**PROBLEM REQUIREMENTS**
How many lines of these entries include the string "color"? State the number alone.

# # # #

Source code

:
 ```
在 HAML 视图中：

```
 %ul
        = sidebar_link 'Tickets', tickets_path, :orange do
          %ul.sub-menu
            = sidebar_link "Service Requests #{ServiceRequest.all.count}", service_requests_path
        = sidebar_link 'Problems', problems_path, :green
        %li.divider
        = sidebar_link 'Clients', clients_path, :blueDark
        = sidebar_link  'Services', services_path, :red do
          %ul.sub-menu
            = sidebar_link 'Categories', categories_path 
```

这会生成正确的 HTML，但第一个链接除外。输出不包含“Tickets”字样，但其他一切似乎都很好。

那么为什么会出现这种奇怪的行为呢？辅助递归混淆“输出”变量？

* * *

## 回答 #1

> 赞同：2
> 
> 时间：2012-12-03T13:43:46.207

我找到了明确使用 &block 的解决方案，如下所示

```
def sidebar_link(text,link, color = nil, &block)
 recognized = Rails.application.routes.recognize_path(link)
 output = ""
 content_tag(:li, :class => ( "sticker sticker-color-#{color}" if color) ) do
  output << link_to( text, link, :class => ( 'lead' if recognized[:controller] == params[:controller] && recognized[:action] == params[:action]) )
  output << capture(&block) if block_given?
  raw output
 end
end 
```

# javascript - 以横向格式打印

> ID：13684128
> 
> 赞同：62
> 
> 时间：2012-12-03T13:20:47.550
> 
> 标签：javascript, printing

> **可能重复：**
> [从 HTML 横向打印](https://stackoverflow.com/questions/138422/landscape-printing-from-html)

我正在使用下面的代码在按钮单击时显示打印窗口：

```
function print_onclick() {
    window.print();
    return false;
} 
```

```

# # # #

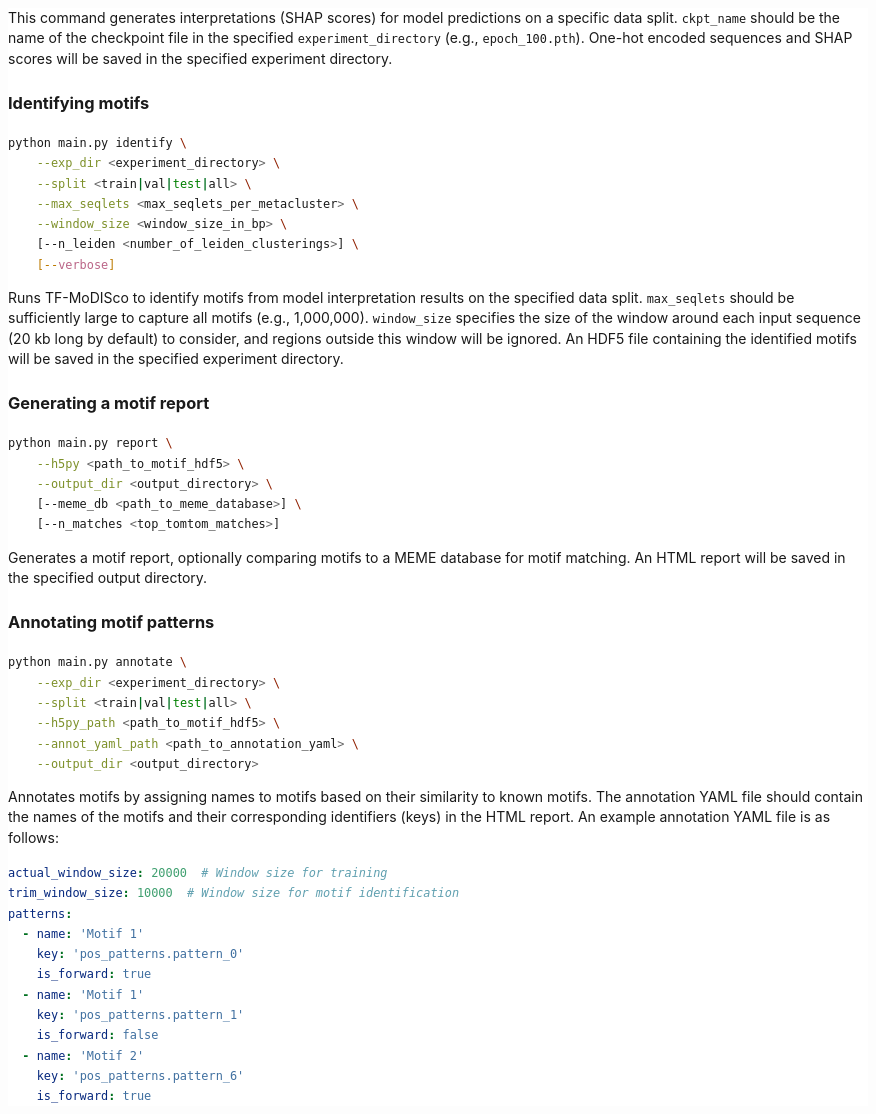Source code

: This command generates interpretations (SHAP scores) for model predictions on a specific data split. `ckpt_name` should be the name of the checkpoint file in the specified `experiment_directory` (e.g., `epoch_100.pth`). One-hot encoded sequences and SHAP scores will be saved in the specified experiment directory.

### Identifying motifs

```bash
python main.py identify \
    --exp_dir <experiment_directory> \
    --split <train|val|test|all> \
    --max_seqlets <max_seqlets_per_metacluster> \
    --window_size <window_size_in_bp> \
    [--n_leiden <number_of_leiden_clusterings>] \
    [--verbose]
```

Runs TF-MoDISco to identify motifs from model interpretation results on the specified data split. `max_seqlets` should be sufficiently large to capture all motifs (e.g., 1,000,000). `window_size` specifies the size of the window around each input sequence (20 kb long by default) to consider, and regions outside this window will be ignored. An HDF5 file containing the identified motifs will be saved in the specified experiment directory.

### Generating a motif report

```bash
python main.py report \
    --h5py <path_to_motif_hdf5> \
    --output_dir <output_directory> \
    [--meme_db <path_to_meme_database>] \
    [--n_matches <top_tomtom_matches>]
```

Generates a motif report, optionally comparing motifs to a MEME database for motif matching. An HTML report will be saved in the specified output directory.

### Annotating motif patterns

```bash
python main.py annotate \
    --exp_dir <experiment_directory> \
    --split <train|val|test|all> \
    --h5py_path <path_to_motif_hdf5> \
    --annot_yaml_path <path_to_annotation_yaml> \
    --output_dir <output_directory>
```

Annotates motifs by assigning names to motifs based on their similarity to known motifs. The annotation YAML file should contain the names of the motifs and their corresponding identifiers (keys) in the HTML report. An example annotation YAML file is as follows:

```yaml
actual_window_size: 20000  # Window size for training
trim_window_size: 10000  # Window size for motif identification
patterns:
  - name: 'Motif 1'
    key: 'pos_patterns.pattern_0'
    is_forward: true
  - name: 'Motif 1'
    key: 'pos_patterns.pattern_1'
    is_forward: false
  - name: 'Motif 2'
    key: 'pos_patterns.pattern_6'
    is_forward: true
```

# # # #

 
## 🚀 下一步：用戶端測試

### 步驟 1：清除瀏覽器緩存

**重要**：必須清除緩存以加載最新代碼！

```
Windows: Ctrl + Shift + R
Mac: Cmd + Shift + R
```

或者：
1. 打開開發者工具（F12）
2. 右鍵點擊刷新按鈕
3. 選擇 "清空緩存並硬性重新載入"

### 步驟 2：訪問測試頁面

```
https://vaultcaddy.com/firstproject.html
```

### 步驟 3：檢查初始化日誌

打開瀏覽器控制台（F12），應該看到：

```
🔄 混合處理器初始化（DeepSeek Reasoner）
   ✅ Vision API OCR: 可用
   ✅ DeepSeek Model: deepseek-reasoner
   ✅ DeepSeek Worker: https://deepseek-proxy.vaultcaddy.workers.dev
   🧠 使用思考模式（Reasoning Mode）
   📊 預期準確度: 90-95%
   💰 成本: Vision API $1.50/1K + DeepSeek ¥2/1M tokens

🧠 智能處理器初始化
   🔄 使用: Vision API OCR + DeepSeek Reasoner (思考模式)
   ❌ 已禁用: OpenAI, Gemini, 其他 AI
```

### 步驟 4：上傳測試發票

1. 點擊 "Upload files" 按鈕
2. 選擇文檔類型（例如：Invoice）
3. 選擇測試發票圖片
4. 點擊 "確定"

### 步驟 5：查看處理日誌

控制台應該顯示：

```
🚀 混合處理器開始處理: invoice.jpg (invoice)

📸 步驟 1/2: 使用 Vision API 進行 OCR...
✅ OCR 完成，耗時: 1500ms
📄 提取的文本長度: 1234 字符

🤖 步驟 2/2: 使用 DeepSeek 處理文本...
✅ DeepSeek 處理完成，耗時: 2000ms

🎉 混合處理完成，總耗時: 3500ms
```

# # # #

**YOUR RESPONSE**
2